Surface normal reconstruction results from an arbitrary lighting direction. From left to right, the columns show the RGB images, NIR images, estimated surface normals, and reconstructed 3D models.

Qualitative Analysis. Figures 4 and 5 show the qualitative results of our network. Our network is able to estimate fine-scale textures of objects. Comparing between \(L_2\) and \(L_2 + L_{ang}\), we figure out that the angular loss provides more fine-scale textures than intensity loss. By adding the integrability constraint, the result produces a smoother surface. This demonstrates, therefore, that our network is trained to follow physical properties relevant to SfS.

4.4 Shape Estimation at Arbitrary Lighting Direction

We evaluate our network for the surface estimation with an arbitrary lighting direction. Without prior knowledge of the lighting directions, SfS becomes a more challenging problem. As shown in Fig. 6, we captured several real-world objects. The glove has a complex surface geometry. Note that the bumpy surface and the stitches at the bottom are reconstructed. The cap has a ‘C’ letter on it and the geometry of this is reconstructed in mesh result.

5 Conclusion

In this paper, we have presented a generative adversarial network for estimating surface normal maps from a single NIR image. As far as we aware, this is the first work to estimate fine-scale surface geometry from a NIR images using a deep CNN framework. The proposed network shows competitive performance without any lighting information. We demonstrated that our photometically-inspired object function improves the quality of surface normal estimation. We also applied our network to arbitrary NIR images which are captured under different configuration with the training dataset and have shown the promising results.
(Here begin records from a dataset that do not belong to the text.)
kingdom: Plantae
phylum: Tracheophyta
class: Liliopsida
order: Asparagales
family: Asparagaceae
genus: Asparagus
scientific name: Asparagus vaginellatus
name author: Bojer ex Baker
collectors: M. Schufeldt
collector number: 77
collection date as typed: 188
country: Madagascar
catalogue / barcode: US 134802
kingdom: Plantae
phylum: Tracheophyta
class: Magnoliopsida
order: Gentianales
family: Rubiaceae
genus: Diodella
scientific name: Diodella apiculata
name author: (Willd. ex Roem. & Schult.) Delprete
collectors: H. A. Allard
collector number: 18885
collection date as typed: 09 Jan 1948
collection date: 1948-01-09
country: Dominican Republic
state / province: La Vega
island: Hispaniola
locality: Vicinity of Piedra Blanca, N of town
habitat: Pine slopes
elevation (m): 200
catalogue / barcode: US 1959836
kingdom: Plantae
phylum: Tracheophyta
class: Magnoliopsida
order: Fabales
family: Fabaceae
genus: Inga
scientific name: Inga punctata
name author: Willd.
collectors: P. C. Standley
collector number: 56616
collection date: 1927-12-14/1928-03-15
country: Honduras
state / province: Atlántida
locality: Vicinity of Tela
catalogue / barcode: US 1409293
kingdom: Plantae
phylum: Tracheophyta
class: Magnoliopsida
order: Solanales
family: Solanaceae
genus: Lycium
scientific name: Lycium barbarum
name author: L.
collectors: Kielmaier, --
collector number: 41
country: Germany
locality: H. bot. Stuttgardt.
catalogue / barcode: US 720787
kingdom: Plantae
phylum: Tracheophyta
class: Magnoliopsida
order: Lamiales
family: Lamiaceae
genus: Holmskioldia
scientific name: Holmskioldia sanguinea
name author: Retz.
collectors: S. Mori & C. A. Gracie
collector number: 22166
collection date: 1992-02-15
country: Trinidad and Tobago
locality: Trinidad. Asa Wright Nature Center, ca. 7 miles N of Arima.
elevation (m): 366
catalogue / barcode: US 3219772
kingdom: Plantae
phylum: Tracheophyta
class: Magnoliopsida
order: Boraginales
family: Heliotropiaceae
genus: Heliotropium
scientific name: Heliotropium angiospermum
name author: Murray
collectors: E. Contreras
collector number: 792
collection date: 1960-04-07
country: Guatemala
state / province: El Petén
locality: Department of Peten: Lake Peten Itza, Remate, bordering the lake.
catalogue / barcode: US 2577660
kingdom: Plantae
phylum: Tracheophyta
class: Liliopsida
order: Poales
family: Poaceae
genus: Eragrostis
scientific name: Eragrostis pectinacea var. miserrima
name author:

Limitation and Future Work. In our work, we did not take inter-reflections into account, which might produce inaccurate normals at concave regions. We also observed convexity/concavity ambiguity at some examples analogous to conventional SfS methods. Further study should be conducted to resolve this problem. Our reconstruction might suffer from distortions of low-frequency geometry as stated in Sect. 4. This is because we have relatively small amount of training data and we restrict our goal as estimating fine-scale geometry to train our network without overfitting to the limited training data. Despite we aimed reconstructing fine-scale surface geometry, we believe this can be further combined with various scene-level depth estimation techniques. Moreover, our network can be extended to estimate a lighting direction as well as surface normals, which can be a strong prior for conventional SfS methods.